Acts 2:22  (Peter said) “Men of Israel, hear these words:  Jesus of Nazareth…you crucified and killed.  God raised him up, loosing the pangs of death, because it was not possible for Him to be held by it.”

Really?  Peter said that?  It was the day of Pentecost and something amazing happened.  As the Holy Spirit’s presence was demonstrated in wind and flames and speaking in tongues, the most important effect of Pentecost was seen in Peter’s message.  The Spirit had equipped Peter and the rest of the Apostles that day with understanding and boldness.

Remember Peter on Maundy Thursday night?  There he was, standing in the courtyard of the High Priest while Jesus was on trial inside.  Numerous people approached Peter and suggested that he was a follower of Jesus.  And on each occasion, Peter figuratively hid from these accusers by denying that he ever even knew Jesus.  But now look!  It’s Pentecost and Peter seems very different.  Far from hiding, far from denying, Peter spoke openly, boldly, confidently about what was the heart of the Christian message.  “Jesus was crucified and rose from the dead.”  There was no shirking back from the message on that day.  Nor would there be much hesitation on his part or of any of the disciples after that.  From Pentecost on, they were bold to share their hope.

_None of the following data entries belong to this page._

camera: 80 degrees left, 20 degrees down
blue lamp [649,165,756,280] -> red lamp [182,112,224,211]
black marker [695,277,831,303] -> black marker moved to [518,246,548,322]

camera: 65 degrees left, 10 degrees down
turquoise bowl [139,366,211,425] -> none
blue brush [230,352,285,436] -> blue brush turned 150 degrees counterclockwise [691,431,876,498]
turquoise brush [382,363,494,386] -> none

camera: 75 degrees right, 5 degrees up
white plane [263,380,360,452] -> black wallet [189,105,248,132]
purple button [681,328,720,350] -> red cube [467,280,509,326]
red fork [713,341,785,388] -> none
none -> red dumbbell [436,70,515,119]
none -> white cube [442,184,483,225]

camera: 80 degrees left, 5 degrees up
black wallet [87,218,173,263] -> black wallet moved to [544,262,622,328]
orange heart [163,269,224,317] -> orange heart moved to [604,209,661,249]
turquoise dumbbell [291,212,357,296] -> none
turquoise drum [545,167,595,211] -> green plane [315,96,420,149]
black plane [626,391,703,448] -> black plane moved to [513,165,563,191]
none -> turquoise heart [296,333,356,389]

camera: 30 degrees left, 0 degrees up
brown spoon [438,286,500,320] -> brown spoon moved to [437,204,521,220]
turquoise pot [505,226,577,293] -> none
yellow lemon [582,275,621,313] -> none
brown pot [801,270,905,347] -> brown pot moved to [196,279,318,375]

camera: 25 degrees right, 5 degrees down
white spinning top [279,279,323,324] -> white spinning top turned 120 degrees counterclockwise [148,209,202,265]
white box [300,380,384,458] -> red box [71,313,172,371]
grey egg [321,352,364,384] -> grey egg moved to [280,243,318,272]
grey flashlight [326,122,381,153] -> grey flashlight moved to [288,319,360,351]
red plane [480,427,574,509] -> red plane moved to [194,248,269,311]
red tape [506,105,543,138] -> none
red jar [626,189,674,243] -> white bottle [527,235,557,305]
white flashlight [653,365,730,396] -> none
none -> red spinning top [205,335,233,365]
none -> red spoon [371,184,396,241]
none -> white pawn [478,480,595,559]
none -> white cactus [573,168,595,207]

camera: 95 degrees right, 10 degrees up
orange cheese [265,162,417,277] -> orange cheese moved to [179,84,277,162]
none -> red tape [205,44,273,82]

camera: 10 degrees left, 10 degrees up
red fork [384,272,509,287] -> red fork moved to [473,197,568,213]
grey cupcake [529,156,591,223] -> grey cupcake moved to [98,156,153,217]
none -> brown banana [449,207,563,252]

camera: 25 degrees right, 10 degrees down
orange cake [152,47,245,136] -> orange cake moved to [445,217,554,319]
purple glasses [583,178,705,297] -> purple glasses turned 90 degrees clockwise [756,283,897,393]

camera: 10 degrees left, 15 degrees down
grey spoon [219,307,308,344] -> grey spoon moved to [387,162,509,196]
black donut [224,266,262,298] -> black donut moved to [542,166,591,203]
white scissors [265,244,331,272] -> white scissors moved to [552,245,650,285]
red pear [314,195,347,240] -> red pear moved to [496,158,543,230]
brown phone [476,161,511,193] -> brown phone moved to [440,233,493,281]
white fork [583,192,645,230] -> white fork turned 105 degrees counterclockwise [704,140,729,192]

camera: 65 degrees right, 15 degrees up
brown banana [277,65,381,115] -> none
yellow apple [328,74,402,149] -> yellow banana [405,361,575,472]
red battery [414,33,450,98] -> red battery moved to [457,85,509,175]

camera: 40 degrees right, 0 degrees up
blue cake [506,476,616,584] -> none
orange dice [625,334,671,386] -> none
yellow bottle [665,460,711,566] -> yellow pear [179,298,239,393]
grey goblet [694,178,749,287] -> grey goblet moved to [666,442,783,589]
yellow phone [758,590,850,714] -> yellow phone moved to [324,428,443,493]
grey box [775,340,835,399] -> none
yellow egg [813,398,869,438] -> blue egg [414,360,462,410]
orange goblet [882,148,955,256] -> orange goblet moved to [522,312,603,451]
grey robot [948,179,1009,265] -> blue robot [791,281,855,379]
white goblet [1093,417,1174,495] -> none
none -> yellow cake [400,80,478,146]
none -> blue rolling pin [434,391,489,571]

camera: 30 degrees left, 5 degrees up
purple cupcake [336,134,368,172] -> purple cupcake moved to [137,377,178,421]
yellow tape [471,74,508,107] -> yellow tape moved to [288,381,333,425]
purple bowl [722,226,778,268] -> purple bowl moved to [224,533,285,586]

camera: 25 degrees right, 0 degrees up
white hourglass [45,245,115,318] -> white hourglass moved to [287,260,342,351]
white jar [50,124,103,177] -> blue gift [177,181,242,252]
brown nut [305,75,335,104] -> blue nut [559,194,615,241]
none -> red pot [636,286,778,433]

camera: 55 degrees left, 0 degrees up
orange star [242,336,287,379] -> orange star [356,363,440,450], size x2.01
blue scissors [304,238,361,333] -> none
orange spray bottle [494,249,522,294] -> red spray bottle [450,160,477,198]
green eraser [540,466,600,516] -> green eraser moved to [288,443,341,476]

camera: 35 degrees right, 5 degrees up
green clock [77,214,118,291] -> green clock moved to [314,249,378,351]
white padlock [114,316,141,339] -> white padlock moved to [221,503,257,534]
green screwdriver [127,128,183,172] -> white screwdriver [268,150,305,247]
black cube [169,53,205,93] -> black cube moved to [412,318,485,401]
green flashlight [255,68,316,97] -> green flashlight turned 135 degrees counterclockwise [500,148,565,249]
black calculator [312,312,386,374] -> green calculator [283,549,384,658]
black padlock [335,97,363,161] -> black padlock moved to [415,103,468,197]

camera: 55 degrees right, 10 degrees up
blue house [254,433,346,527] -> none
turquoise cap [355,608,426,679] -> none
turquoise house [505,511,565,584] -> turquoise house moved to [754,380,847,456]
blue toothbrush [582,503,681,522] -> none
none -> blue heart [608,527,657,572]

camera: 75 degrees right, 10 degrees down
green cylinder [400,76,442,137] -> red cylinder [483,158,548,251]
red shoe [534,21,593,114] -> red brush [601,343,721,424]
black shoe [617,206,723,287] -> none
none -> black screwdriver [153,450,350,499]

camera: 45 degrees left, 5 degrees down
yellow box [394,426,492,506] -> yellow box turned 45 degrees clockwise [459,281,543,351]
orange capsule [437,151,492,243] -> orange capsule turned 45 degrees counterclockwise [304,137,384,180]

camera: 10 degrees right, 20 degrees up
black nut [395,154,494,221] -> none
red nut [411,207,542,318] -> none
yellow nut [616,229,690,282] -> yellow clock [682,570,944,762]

We have the same Holy Spirit as Peter and the Apostles did.  That Spirit equips us now.  In Baptism the Holy Spirit came to us and gave us faith.  Throughout our lives, the Spirit has continually taught us and assured us through the Word that Jesus is Lord and Savior.  So that now we, like Peter, may boldly proclaim the hope that is within us.  Our boldness comes from the Spirit’s work in us and our confidence in the true Word of God.  We don’t back down, even if society wants us to.  But lovingly, certainly, we are like Peter on Pentecost, pointing to what matters most.  Jesus was crucified for us and for our forgiveness, and then rose from the dead so that we may have eternal life.  May we be bold about this, by the Spirit’s power!

Gracious Lord, because you have given to us the Holy Spirit, we know Christ and we know Your Word.  May we be bold to proclaim it lovingly so that others may know the hope that we have.  In Jesus’ name, Amen.